In Adbusters1 s latest “de-marketing” campaign, he urges readers to celebrate the ultimate expression of voluntary simplicity: Buy Nothing Day, a 24-hour moratorium on consumerism. Scheduled for Nov. 29, the first shopping day after American Thanksgiving—and, historically, the biggest one-day buying binge of the year—it will kick off the Christmas spending season with the motto, “Participate by not participating.” Says Lasn: “If you look at what’s wrong in the world, it all starts with overconsumption.”
Born in Estonia during the Second World War, Lasn grew up in the enforced frugality of displaced person camps in Germany and Australia before moving to Japan as a marketing analyst. But after emigrating to British Columbia in 1970, he was galvanized by the symptoms of ecological devastation. “Consumerism,” he says, “is the mother of all environmental problems.”
In 1989, when Lasn and a small band of fellow greens attempted to undercut a lyrical TV campaign promoting logging by British Columbia’s Council of Forest Industries, they discovered no major station would allow them to buy time for their 30-second parody. “We were really upset by this lack of democracy on the airwaves,” he says. His solution: “a slick, subversive little magazine
dedicated to fighting the pollution of the mental environment.” Run by his nonprofit Media Foundation and financed largely by its $5.75 cover price, Adbusters now sells 30,000 copies an issue—20,000 of them in the United States.

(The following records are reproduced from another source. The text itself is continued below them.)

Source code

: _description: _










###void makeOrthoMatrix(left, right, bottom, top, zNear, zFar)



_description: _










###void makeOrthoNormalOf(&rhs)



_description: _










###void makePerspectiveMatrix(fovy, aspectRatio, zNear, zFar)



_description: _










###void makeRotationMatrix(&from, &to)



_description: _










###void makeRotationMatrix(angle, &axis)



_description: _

Agency copywriters often moonlight to orchestrate Adbusters's satirical assaults on their trade. One issue dispensed red “Grease” stickers to plaster over McDonald’s outlets across the conti-
nent, sparking the arrest of a Toronto vegetarian activist, Chris Sartor. And Lasn is currently battling Harper’s magazine over its apparent reluctance to sell him a $15,000 page for the Joe Chemo “subvertisement,” as he calls it.

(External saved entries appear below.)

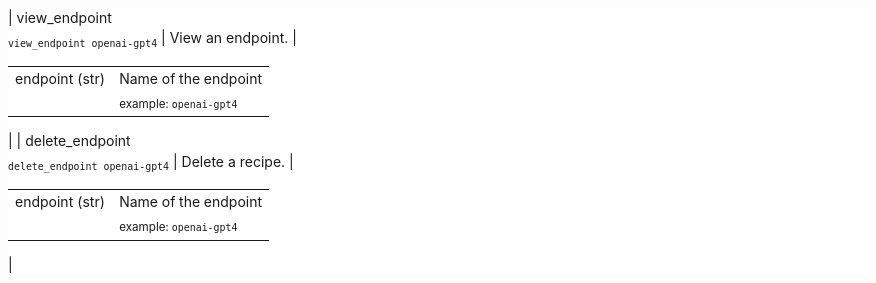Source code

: | view_endpoint<br><sub>`view_endpoint openai-gpt4`</sub>                                                                                                                                                                                                                                                                      | View an endpoint.                                                                        | <table><tr><td>endpoint (str)</td><td>Name of the endpoint<br><sub>example: `openai-gpt4`</sub></td></tr></table>                                                                                                                                                                                                                                                                                                                                                                                                                                                                                                                                                                                                                                                                                                                                                                                                                                                                                                                                                                                                                                                                                                                                                                                                                                                                                                                                                                                                                                                                                                                                                                                                                                                                                                           |
| delete_endpoint<br><sub>`delete_endpoint openai-gpt4`</sub>                                                                                                                                                                                                                                                                  | Delete a recipe.                                                                         | <table><tr><td>endpoint (str)</td><td>Name of the endpoint<br><sub>example: `openai-gpt4`</sub></td></tr></table>                                                                                                                                                                                                                                                                                                                                                                                                                                                                                                                                                                                                                                                                                                                                                                                                                                                                                                                                                                                                                                                                                                                                                                                                                                                                                                                                                                                                                                                                                                                                                                                                                                                                                                           |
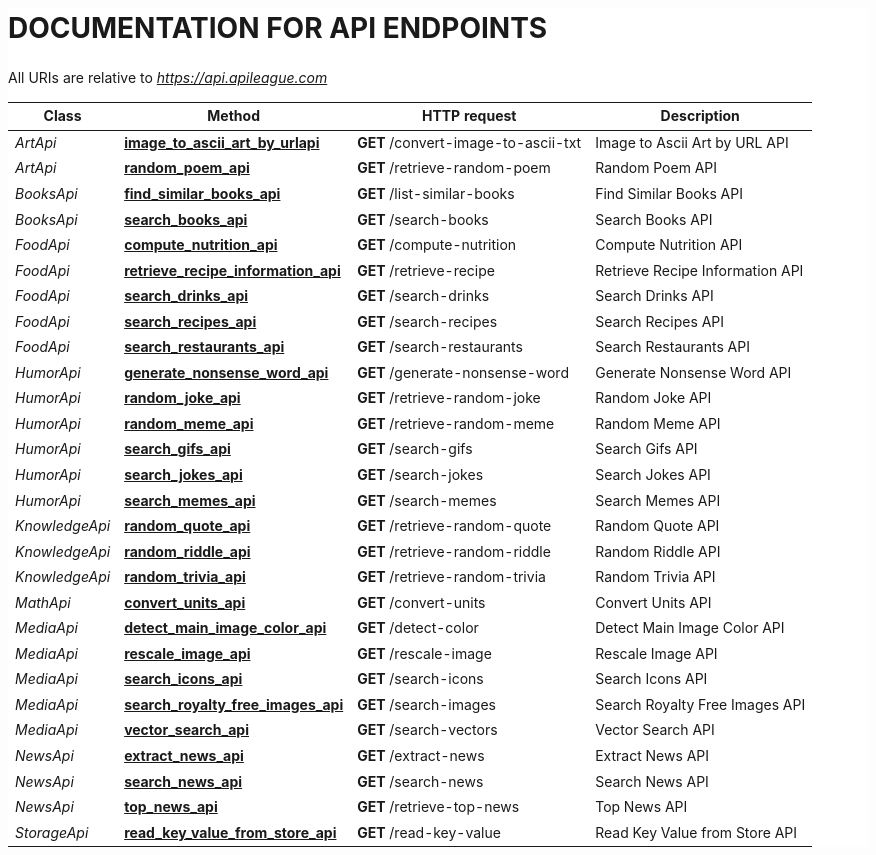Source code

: 
# DOCUMENTATION FOR API ENDPOINTS

All URIs are relative to *https://api.apileague.com*

Class | Method | HTTP request | Description
------------ | ------------- | ------------- | -------------
*ArtApi* | [**image_to_ascii_art_by_urlapi**](docs/ArtApi.md#image_to_ascii_art_by_urlapi) | **GET** /convert-image-to-ascii-txt | Image to Ascii Art by URL API
*ArtApi* | [**random_poem_api**](docs/ArtApi.md#random_poem_api) | **GET** /retrieve-random-poem | Random Poem API
*BooksApi* | [**find_similar_books_api**](docs/BooksApi.md#find_similar_books_api) | **GET** /list-similar-books | Find Similar Books API
*BooksApi* | [**search_books_api**](docs/BooksApi.md#search_books_api) | **GET** /search-books | Search Books API
*FoodApi* | [**compute_nutrition_api**](docs/FoodApi.md#compute_nutrition_api) | **GET** /compute-nutrition | Compute Nutrition API
*FoodApi* | [**retrieve_recipe_information_api**](docs/FoodApi.md#retrieve_recipe_information_api) | **GET** /retrieve-recipe | Retrieve Recipe Information API
*FoodApi* | [**search_drinks_api**](docs/FoodApi.md#search_drinks_api) | **GET** /search-drinks | Search Drinks API
*FoodApi* | [**search_recipes_api**](docs/FoodApi.md#search_recipes_api) | **GET** /search-recipes | Search Recipes API
*FoodApi* | [**search_restaurants_api**](docs/FoodApi.md#search_restaurants_api) | **GET** /search-restaurants | Search Restaurants API
*HumorApi* | [**generate_nonsense_word_api**](docs/HumorApi.md#generate_nonsense_word_api) | **GET** /generate-nonsense-word | Generate Nonsense Word API
*HumorApi* | [**random_joke_api**](docs/HumorApi.md#random_joke_api) | **GET** /retrieve-random-joke | Random Joke API
*HumorApi* | [**random_meme_api**](docs/HumorApi.md#random_meme_api) | **GET** /retrieve-random-meme | Random Meme API
*HumorApi* | [**search_gifs_api**](docs/HumorApi.md#search_gifs_api) | **GET** /search-gifs | Search Gifs API
*HumorApi* | [**search_jokes_api**](docs/HumorApi.md#search_jokes_api) | **GET** /search-jokes | Search Jokes API
*HumorApi* | [**search_memes_api**](docs/HumorApi.md#search_memes_api) | **GET** /search-memes | Search Memes API
*KnowledgeApi* | [**random_quote_api**](docs/KnowledgeApi.md#random_quote_api) | **GET** /retrieve-random-quote | Random Quote API
*KnowledgeApi* | [**random_riddle_api**](docs/KnowledgeApi.md#random_riddle_api) | **GET** /retrieve-random-riddle | Random Riddle API
*KnowledgeApi* | [**random_trivia_api**](docs/KnowledgeApi.md#random_trivia_api) | **GET** /retrieve-random-trivia | Random Trivia API
*MathApi* | [**convert_units_api**](docs/MathApi.md#convert_units_api) | **GET** /convert-units | Convert Units API
*MediaApi* | [**detect_main_image_color_api**](docs/MediaApi.md#detect_main_image_color_api) | **GET** /detect-color | Detect Main Image Color API
*MediaApi* | [**rescale_image_api**](docs/MediaApi.md#rescale_image_api) | **GET** /rescale-image | Rescale Image API
*MediaApi* | [**search_icons_api**](docs/MediaApi.md#search_icons_api) | **GET** /search-icons | Search Icons API
*MediaApi* | [**search_royalty_free_images_api**](docs/MediaApi.md#search_royalty_free_images_api) | **GET** /search-images | Search Royalty Free Images API
*MediaApi* | [**vector_search_api**](docs/MediaApi.md#vector_search_api) | **GET** /search-vectors | Vector Search API
*NewsApi* | [**extract_news_api**](docs/NewsApi.md#extract_news_api) | **GET** /extract-news | Extract News API
*NewsApi* | [**search_news_api**](docs/NewsApi.md#search_news_api) | **GET** /search-news | Search News API
*NewsApi* | [**top_news_api**](docs/NewsApi.md#top_news_api) | **GET** /retrieve-top-news | Top News API
*StorageApi* | [**read_key_value_from_store_api**](docs/StorageApi.md#read_key_value_from_store_api) | **GET** /read-key-value | Read Key Value from Store API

But as downshifting becomes the latest consumer trend, Lasn finds that he and his magazine have attained respectability. Last year, he was invited to a U.N. forum on sustainable consumption. “Everybody knows we’re living beyond our means, both individually and as a society,” he says. Still, he predicts that it will take at least a generation for the majority of continental consumers to seriously downshift. That, it turns out, is how long it took Lasn himself to quit smoking.